## [Exercise directions]
Write the material out again, line by line, exactly as it is.

## [Input material]

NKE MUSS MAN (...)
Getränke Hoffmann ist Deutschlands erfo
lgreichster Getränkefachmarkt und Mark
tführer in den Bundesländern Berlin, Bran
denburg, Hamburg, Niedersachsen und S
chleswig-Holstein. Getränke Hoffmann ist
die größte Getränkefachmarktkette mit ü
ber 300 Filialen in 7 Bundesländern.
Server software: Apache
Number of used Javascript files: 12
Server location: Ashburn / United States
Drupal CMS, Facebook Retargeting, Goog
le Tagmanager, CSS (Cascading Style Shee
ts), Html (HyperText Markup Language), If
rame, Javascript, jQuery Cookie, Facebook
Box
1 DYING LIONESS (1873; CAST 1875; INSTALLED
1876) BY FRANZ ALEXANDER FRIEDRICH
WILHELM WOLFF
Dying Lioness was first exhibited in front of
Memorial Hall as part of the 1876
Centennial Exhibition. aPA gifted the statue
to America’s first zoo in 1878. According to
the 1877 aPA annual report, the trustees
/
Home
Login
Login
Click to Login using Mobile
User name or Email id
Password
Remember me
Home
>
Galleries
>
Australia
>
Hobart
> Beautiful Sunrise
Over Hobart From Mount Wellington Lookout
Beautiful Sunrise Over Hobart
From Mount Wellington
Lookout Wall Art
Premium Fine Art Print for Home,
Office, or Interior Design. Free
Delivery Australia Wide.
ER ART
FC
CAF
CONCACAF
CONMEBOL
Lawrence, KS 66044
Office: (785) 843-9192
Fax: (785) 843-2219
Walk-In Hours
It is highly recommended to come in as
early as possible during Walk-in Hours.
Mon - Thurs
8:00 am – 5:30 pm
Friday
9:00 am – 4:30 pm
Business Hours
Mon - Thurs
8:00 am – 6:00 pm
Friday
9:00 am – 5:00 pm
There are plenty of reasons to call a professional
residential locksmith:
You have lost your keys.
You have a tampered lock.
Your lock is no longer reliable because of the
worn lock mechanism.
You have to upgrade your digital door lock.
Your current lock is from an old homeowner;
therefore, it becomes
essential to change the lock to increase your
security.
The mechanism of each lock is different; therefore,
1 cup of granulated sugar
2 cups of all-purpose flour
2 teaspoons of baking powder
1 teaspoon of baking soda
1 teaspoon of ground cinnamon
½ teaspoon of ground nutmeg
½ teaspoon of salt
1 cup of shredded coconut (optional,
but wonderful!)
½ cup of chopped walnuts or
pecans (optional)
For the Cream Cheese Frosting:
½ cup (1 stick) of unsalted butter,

## [Solution]
NKE MUSS MAN (...)
Getränke Hoffmann ist Deutschlands erfo
lgreichster Getränkefachmarkt und Mark
tführer in den Bundesländern Berlin, Bran
denburg, Hamburg, Niedersachsen und S
chleswig-Holstein. Getränke Hoffmann ist
die größte Getränkefachmarktkette mit ü
ber 300 Filialen in 7 Bundesländern.
Server software: Apache
Number of used Javascript files: 12
Server location: Ashburn / United States
Drupal CMS, Facebook Retargeting, Goog
le Tagmanager, CSS (Cascading Style Shee
ts), Html (HyperText Markup Language), If
rame, Javascript, jQuery Cookie, Facebook
Box
1 DYING LIONESS (1873; CAST 1875; INSTALLED
1876) BY FRANZ ALEXANDER FRIEDRICH
WILHELM WOLFF
Dying Lioness was first exhibited in front of
Memorial Hall as part of the 1876
Centennial Exhibition. aPA gifted the statue
to America’s first zoo in 1878. According to
the 1877 aPA annual report, the trustees
/
Home
Login
Login
Click to Login using Mobile
User name or Email id
Password
Remember me
Home
>
Galleries
>
Australia
>
Hobart
> Beautiful Sunrise
Over Hobart From Mount Wellington Lookout
Beautiful Sunrise Over Hobart
From Mount Wellington
Lookout Wall Art
Premium Fine Art Print for Home,
Office, or Interior Design. Free
Delivery Australia Wide.
ER ART
FC
CAF
CONCACAF
CONMEBOL
Lawrence, KS 66044
Office: (785) 843-9192
Fax: (785) 843-2219
Walk-In Hours
It is highly recommended to come in as
early as possible during Walk-in Hours.
Mon - Thurs
8:00 am – 5:30 pm
Friday
9:00 am – 4:30 pm
Business Hours
Mon - Thurs
8:00 am – 6:00 pm
Friday
9:00 am – 5:00 pm
There are plenty of reasons to call a professional
residential locksmith:
You have lost your keys.
You have a tampered lock.
Your lock is no longer reliable because of the
worn lock mechanism.
You have to upgrade your digital door lock.
Your current lock is from an old homeowner;
therefore, it becomes
essential to change the lock to increase your
security.
The mechanism of each lock is different; therefore,
1 cup of granulated sugar
2 cups of all-purpose flour
2 teaspoons of baking powder
1 teaspoon of baking soda
1 teaspoon of ground cinnamon
½ teaspoon of ground nutmeg
½ teaspoon of salt
1 cup of shredded coconut (optional,
but wonderful!)
½ cup of chopped walnuts or
pecans (optional)
For the Cream Cheese Frosting:
½ cup (1 stick) of unsalted butter,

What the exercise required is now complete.